* Kutipan Dokumen:
LD Online - Jakarta – Gugatan wanprestasi sejumlah nasabah korban PT. Asuransi Jiwasraya (Persero) dinyatakan menang oleh PN Jakarta Pusat. Keputusan PN Jakarta Pusat yang diperjuangkan bersama Persatuan Pewarta Warga Indonesia (PPWI) melalui Penasehat Hukum PPWI, Advokat Dolfie Rompas, S.Sos, S.H., M.H., & Partners, itupun telah berkekuatan hukum tetap (inkracht) sejak akhir Juli 2021. Namun demikian, hingga hari ini para penggugat wanprestasi terhadap BUMN itu belum menerima pengembalian dana polis yang mereka tuntut dari Jiwasraya.

* Data yang Diberikan:
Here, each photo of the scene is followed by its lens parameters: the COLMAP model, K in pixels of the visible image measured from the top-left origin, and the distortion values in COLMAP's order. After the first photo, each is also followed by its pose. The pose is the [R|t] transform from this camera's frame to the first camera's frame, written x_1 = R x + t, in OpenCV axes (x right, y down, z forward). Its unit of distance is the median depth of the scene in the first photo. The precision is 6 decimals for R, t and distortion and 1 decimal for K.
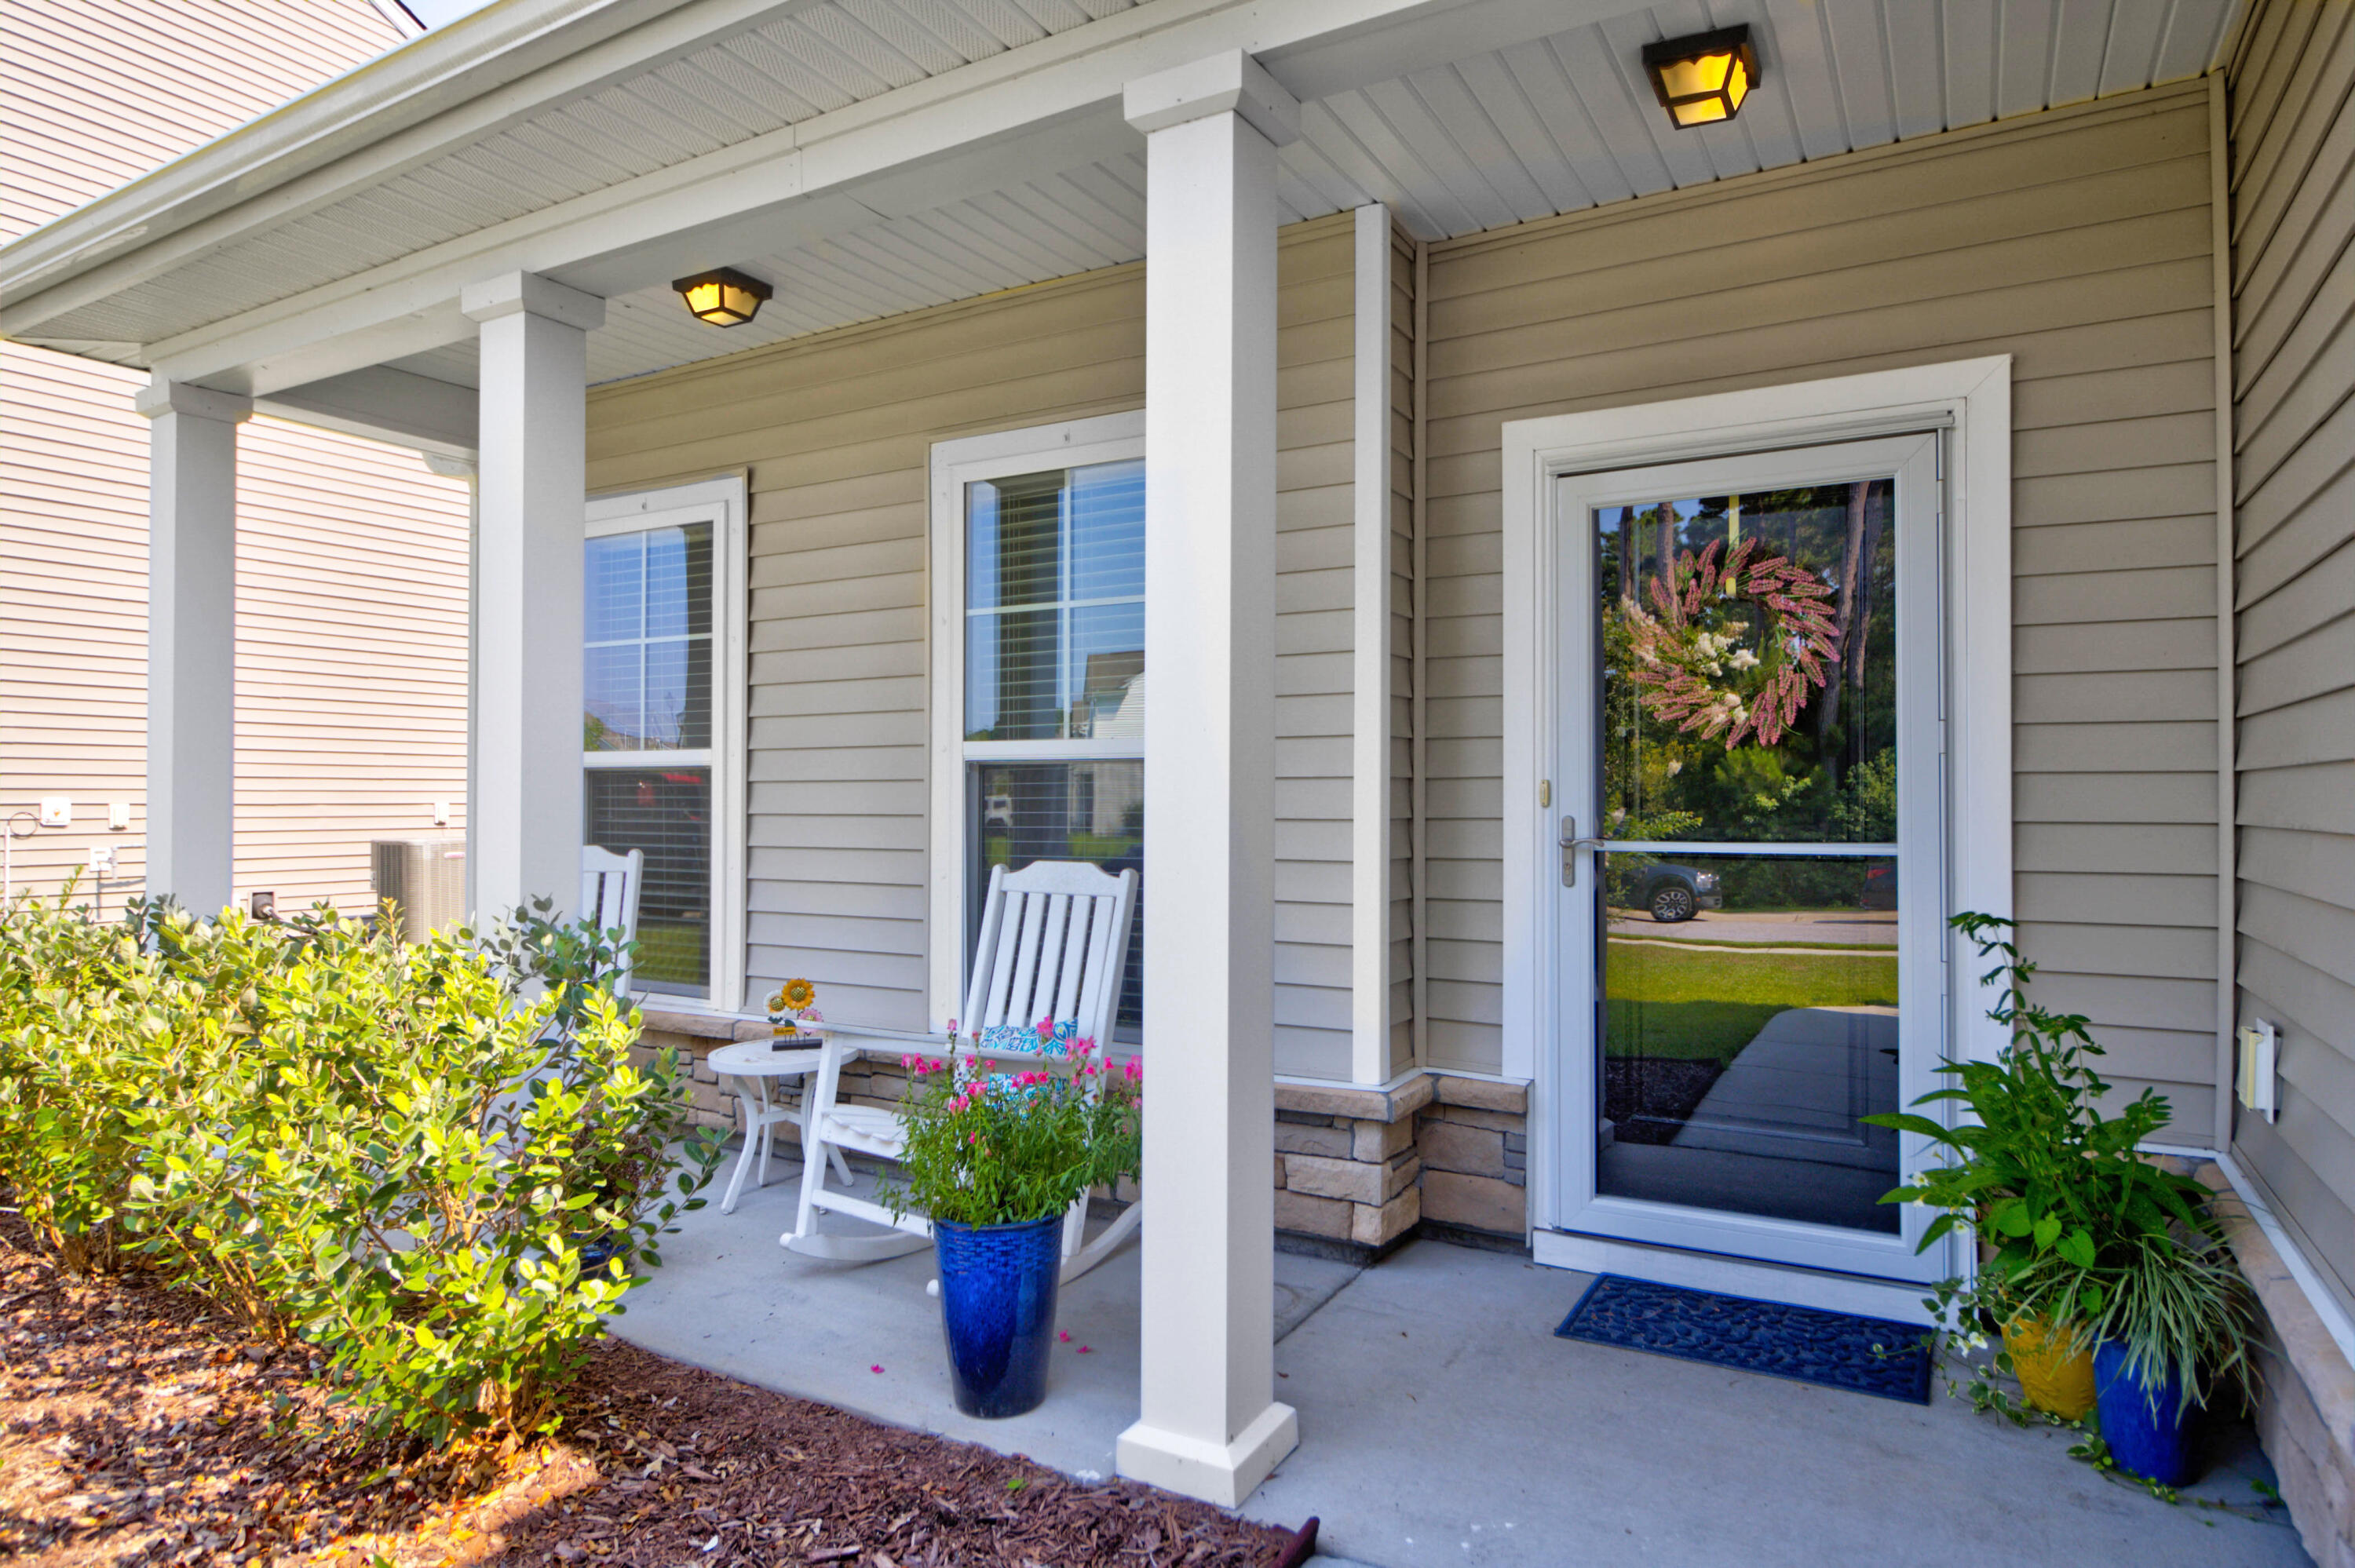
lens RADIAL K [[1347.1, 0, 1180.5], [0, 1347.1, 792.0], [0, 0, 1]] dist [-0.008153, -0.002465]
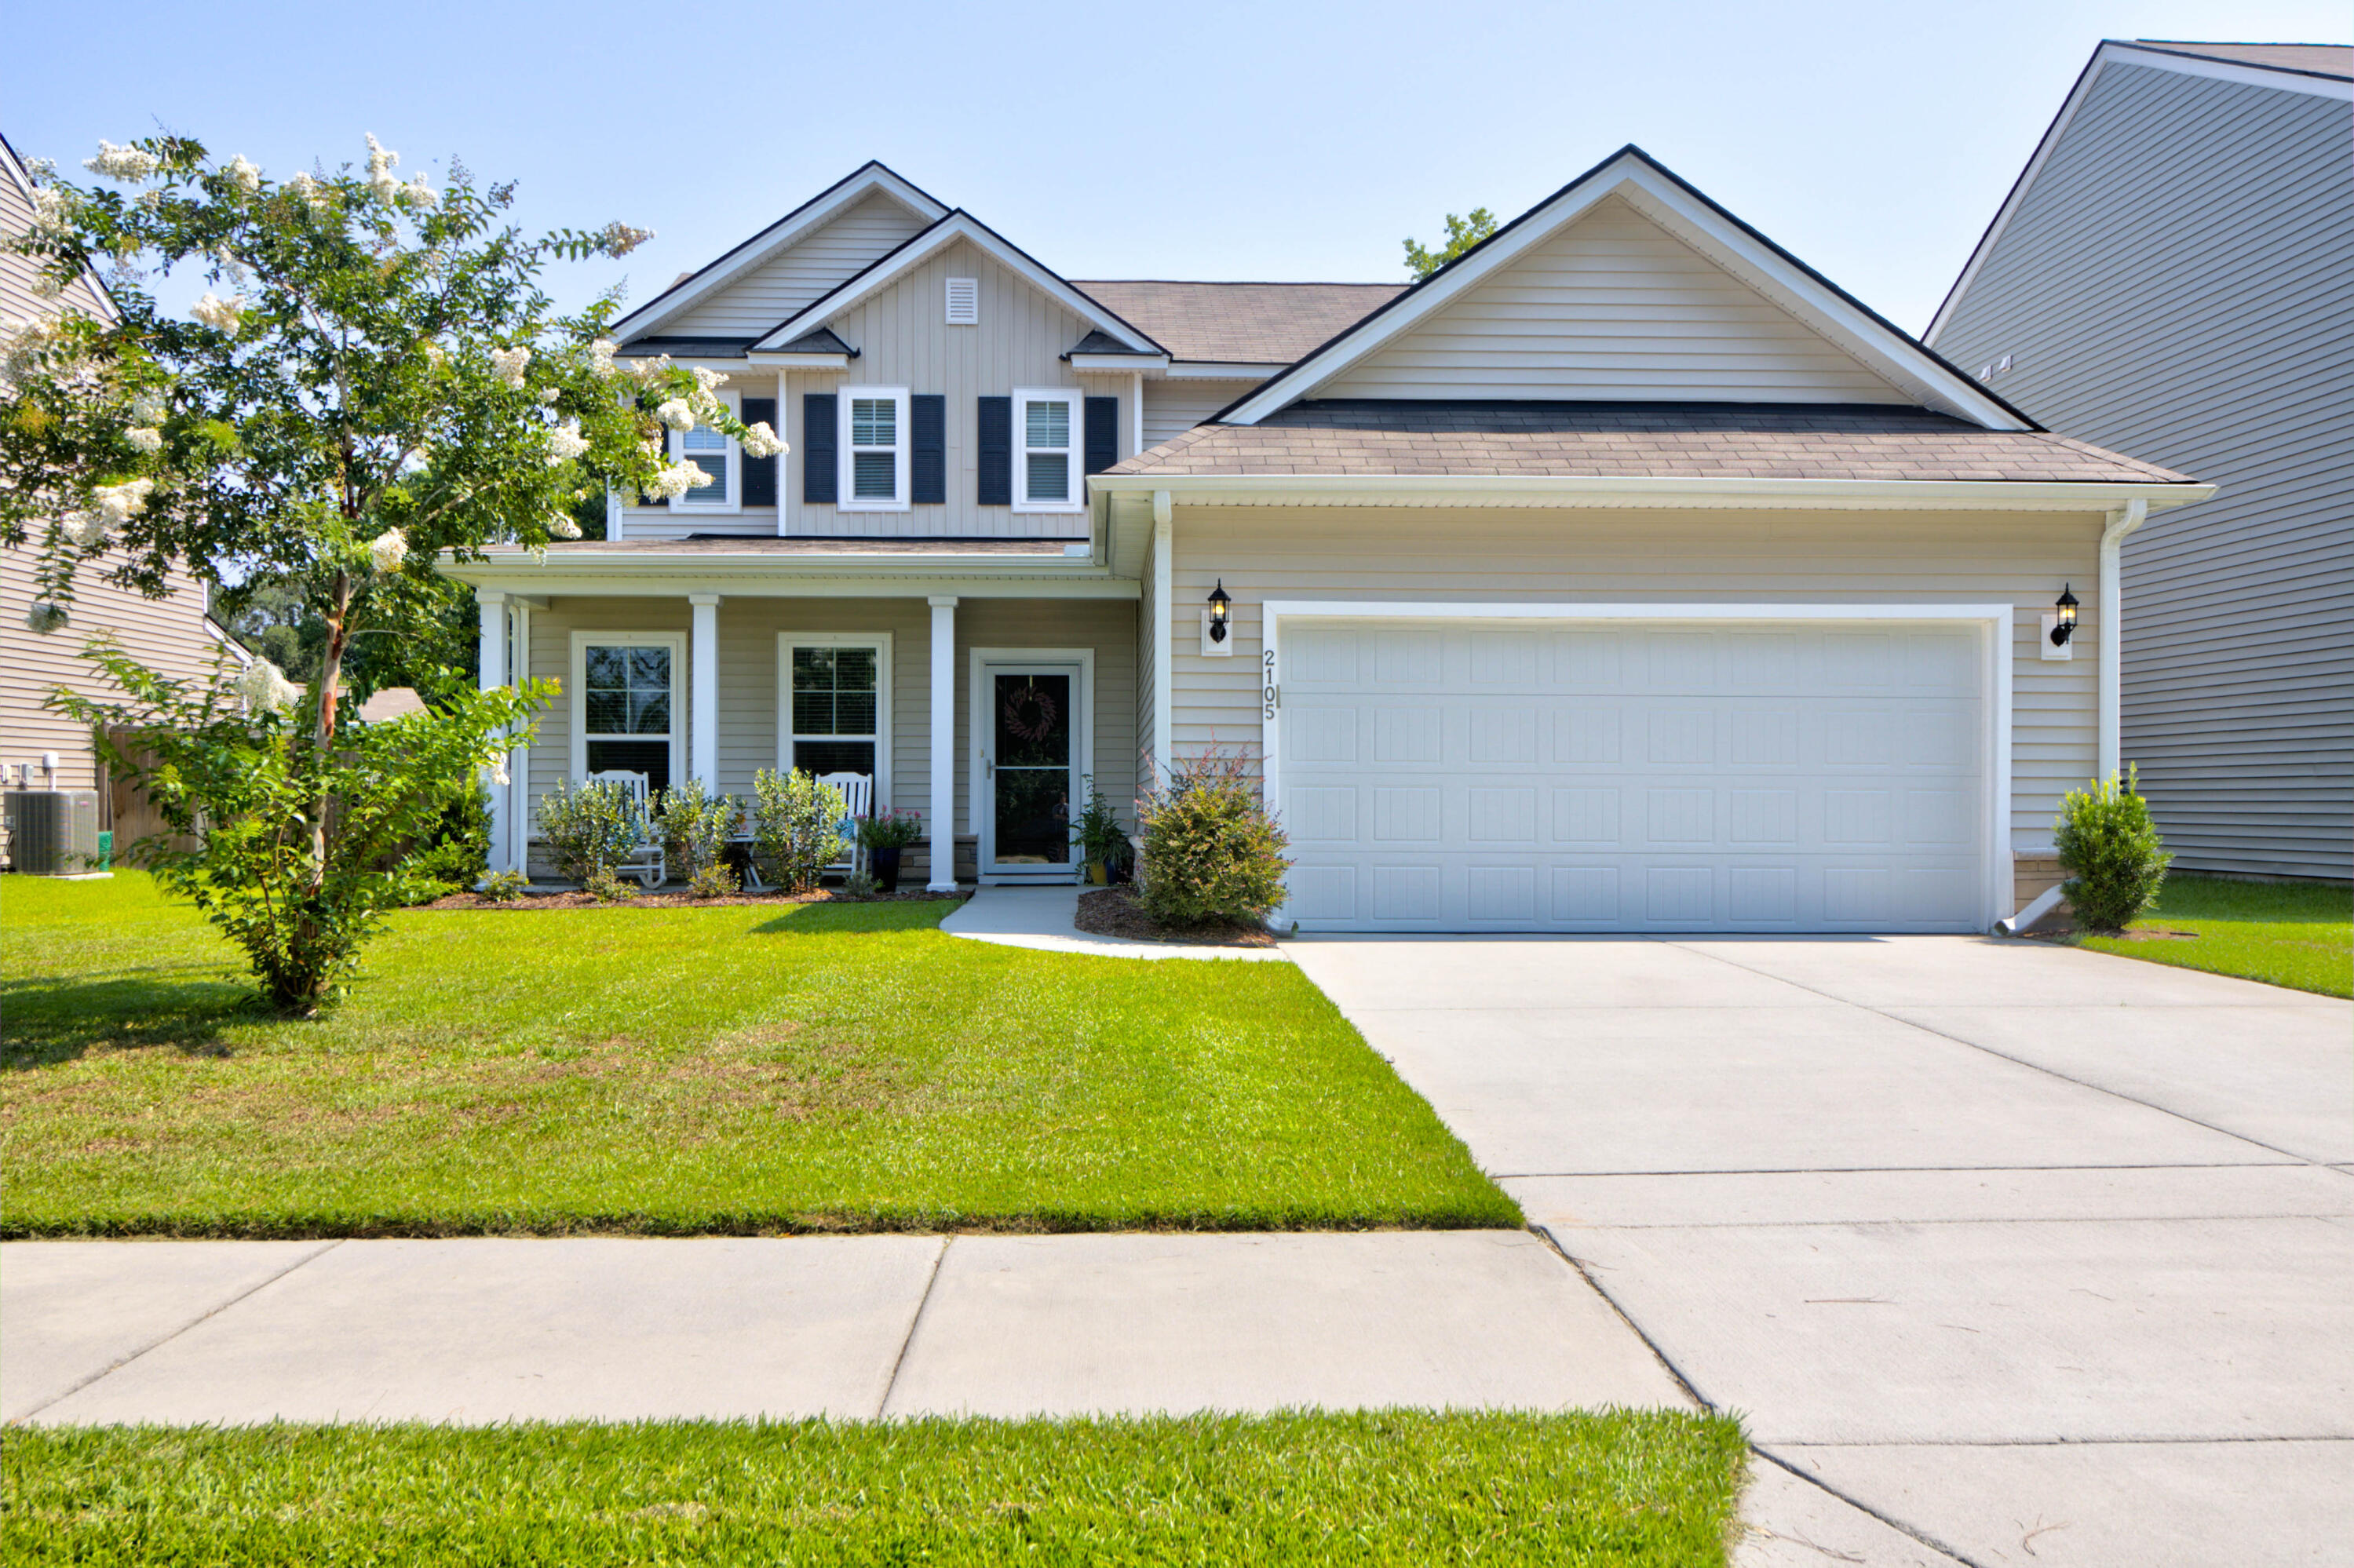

* Tugas Anda: Dalam kutipan dokumen, tuliskan semua gelar akademik yang tercantum di belakang nama Penasehat Hukum PPWI.

* Jawaban: S.Sos, S.H., M.H.